# Joey is 14 today!



## Cheerful1 (Sep 27, 2011)

Happy Birthday to the best thing that’s ever happened to us!


----------



## Shane'sDad (Jul 22, 2010)

That's a WOW !!... from me......:birthday: Joey !....Hope you're doing well....Love the seniors..


----------



## LuvShepherds (May 27, 2012)

14 is a milestone!
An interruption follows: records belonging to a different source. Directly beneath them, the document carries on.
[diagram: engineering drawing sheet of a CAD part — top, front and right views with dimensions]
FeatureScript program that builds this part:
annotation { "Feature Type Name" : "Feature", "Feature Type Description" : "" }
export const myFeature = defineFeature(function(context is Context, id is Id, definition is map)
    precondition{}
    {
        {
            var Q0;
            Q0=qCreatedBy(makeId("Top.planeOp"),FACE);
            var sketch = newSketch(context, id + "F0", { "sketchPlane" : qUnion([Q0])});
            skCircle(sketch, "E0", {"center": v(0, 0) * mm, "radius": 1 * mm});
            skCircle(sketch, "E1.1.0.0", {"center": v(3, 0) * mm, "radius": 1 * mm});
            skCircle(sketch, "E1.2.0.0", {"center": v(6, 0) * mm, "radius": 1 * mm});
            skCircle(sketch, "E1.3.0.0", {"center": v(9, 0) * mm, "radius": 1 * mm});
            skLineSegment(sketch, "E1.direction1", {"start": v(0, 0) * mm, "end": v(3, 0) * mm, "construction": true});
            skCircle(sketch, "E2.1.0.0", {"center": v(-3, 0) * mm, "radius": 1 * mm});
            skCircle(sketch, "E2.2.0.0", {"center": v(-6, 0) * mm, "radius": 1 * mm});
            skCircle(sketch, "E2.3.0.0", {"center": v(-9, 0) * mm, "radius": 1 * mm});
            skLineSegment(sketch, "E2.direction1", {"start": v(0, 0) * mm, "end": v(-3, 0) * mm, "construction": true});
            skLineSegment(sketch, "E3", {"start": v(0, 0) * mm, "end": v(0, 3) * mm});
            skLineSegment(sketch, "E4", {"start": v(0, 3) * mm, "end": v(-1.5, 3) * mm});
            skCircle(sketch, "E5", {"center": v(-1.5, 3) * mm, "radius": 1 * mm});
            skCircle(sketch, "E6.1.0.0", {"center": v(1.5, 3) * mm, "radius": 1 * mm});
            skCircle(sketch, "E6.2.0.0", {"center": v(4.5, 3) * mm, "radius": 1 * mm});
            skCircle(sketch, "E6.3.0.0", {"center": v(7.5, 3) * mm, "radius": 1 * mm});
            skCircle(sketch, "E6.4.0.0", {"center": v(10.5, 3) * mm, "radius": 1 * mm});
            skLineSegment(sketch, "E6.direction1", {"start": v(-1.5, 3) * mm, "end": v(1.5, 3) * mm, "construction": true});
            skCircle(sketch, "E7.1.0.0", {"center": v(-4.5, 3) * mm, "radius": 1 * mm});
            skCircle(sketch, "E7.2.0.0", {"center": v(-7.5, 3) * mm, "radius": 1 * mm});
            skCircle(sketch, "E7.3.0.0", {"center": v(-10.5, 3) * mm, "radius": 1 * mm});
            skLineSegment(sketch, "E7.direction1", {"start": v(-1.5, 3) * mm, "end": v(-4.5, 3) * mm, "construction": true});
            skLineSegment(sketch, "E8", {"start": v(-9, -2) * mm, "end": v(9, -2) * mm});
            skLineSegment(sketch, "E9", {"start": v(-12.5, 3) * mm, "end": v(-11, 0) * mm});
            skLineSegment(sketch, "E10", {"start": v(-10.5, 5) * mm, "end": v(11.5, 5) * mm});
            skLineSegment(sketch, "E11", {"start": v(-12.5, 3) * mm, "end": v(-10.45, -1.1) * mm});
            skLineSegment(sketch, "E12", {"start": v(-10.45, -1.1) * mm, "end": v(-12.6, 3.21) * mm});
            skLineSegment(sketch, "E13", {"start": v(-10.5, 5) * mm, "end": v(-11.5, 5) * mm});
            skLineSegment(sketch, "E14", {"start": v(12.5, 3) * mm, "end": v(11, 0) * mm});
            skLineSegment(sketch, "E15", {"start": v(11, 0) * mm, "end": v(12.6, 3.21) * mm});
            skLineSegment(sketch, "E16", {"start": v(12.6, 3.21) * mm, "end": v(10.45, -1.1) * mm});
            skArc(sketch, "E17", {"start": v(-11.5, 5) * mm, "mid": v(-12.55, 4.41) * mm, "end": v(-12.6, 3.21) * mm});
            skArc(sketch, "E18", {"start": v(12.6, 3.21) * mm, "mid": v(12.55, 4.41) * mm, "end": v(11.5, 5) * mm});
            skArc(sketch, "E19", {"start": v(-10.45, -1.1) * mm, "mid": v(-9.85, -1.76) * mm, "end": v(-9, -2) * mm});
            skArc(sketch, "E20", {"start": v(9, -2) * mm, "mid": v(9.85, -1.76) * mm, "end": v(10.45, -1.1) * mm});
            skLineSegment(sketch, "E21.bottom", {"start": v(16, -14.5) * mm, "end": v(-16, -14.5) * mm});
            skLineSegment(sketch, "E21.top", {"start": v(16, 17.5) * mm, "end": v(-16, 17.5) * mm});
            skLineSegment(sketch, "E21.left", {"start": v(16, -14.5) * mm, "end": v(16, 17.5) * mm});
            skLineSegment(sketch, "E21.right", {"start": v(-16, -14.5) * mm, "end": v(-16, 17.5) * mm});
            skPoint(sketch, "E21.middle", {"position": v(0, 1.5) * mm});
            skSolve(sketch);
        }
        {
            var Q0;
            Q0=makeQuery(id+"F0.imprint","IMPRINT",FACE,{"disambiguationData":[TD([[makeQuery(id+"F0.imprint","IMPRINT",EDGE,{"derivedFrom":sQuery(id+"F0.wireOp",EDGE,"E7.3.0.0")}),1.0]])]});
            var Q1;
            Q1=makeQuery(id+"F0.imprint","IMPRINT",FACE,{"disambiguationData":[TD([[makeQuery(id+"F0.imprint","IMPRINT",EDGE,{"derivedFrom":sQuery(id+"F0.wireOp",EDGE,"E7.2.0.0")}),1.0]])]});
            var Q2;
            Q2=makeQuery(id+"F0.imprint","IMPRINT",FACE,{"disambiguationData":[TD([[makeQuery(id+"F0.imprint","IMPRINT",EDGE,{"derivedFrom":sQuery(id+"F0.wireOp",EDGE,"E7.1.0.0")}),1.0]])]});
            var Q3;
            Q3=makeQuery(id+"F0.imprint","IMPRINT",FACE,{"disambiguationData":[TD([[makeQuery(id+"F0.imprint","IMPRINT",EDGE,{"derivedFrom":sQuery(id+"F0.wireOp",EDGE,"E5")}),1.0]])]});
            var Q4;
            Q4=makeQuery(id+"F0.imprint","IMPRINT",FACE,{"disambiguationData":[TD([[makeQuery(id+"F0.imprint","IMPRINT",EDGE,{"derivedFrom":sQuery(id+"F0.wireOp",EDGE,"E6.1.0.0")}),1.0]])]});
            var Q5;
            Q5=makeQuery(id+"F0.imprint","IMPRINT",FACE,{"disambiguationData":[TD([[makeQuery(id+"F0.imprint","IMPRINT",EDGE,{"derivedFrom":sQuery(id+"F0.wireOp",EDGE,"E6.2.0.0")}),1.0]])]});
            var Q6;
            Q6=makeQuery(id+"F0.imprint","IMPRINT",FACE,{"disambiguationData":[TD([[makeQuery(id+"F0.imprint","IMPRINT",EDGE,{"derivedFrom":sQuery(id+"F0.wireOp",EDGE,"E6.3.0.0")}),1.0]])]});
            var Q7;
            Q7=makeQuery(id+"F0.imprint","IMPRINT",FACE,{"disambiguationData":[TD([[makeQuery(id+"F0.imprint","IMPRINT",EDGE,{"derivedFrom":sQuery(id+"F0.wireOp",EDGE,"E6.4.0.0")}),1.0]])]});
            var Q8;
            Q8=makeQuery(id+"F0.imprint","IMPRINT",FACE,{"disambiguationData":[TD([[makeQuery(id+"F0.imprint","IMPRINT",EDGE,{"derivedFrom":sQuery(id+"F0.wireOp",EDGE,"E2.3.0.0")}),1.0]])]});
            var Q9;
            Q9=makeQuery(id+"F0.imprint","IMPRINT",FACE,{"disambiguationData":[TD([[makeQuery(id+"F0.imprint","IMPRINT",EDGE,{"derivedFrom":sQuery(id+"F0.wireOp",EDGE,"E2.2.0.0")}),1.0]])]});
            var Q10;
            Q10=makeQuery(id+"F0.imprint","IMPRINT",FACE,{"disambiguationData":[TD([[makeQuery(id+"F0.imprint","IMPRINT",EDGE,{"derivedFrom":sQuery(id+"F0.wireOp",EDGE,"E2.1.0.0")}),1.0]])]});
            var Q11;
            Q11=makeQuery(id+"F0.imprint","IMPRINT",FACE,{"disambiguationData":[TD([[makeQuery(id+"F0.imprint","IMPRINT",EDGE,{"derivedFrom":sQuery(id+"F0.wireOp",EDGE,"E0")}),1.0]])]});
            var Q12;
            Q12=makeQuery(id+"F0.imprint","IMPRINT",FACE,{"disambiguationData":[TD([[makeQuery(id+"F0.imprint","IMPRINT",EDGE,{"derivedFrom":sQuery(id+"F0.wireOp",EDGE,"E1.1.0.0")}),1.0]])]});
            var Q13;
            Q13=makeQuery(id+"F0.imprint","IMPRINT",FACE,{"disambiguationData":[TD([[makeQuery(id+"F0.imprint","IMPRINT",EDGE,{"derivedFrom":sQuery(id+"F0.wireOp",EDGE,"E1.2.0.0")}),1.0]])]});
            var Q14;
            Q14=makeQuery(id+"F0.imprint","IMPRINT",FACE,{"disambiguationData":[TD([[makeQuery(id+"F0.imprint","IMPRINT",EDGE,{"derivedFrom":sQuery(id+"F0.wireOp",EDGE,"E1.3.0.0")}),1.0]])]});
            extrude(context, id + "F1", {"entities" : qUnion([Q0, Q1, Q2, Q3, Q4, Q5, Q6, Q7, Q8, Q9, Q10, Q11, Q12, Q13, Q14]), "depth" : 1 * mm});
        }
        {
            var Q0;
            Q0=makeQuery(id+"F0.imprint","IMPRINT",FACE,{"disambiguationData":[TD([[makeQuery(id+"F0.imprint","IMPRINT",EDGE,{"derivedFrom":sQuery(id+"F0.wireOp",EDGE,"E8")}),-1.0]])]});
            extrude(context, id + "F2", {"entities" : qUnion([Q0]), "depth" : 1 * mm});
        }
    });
Happy Birthday!


----------



## Pawsed (May 24, 2014)

Truly amazing!!! Hope he gets everything he wants for this big day.

Congratulations to you all for keeping him going and apparently healthy for all those years.


----------



## Cheerful1 (Sep 27, 2011)

This forum has played a great part in Joey’s health and well-being!


----------



## readaboutdogs (Jul 8, 2001)

Happy Birthday Joey!!! Seniors rock!!!!


----------



## Heidigsd (Sep 4, 2004)

Happy Birthday Joey! Seniors are the best!


----------



## crittersitter (Mar 31, 2011)

That's incredible! Happy Birthday Joey! You have some great hoomans there to keep you so healthy.


----------



## Thecowboysgirl (Nov 30, 2006)

Cheerful1 said:


> Happy Birthday to the best thing that’s ever happened to us!


Where is his birthday picture? Happy birthday buddy, from me and my 13 year old


----------



## jarn (Jul 18, 2007)

Happy Birthday Joey!!!! What a great milestone!


----------